Китаец ласково улыбнулся всем, но никакого звука не произносил, как и в дальнейшем не произнес.
– Познакомьтесь с моим другом китайцем! – кричал Егор, отцеловавшись с Измаилом Александровичем.
Но дальше стало шумно, путано. Помнится, танцевали в комнате на ковре, отчего было неудобно. Кофе в чашке стоял на письменном столе. Василий Петрович пил коньяк. Видел я спящего Баклажанова в кресле. Накурено было крепко. И как-то почувствовалось, что пора, собственно, и отправиться домой.
И совершенно неожиданно у меня произошел разговор с Агапеновым. Я заметил, что, как только дело пошло к трем часам ночи, он стал проявлять признаки какого-то беспокойства. И кое с кем начинал о чем-то заговаривать, причем, сколько я понимаю, в тумане и дыму получал твердые отказы. Я, погрузившись в кресло у письменного стола, пил кофе, не понимая, почему мне щемило душу и почему Париж вдруг представился каким-то скучным, так что даже и побывать в нем вдруг перестало хотеться.

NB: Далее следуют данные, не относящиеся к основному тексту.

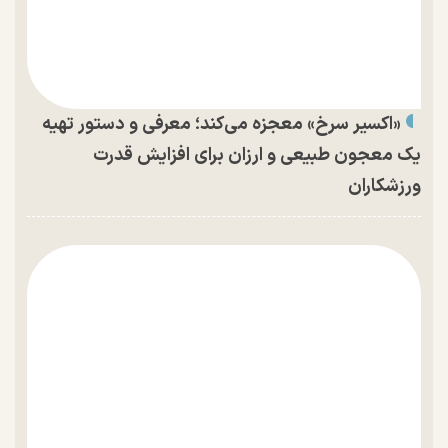
«اکسیر سرخ» معجزه می‌کند؛ معرفی و دستور تهیه
یک معجون طبیعی و ارزان برای افزایش قدرت
ورزشکاران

И тут надо мною склонилось широкое лицо с крупнейшими очками. Это был Агапенов.
– Максудов? – спросил он.
– Да.
– Слышал, слышал, – сказал Агапенов. – Рудольфи говорил. Вы, говорят, роман напечатали?
– Да.
– Здоровый роман, говорят. Ух, Максудов! – вдруг зашептал Агапенов, подмигивая. – Обратите внимание на этот персонаж... Видите?
– Это – с бородой?
– Он, он, деверь мой.
– Писатель? – спросил я, изучая Василия Петровича, который, улыбаясь тревожно-ласковой улыбкой, пил коньяк.
– Нет! Кооператор из Тетюшей... Максудов, не теряйте времени, – шептал Агапенов, – жалеть будете. Такой тип поразительный! Вам в ваших работах он необходим. Вы из него в одну ночь можете настричь десяток рассказов и каждый выгодно продадите. Ихтиозавр, бронзовый век! Истории рассказывает потрясающе! Вы представляете, чего он там в своих Тетюшах насмотрелся. Ловите его, а то другие перехватят и изгадят.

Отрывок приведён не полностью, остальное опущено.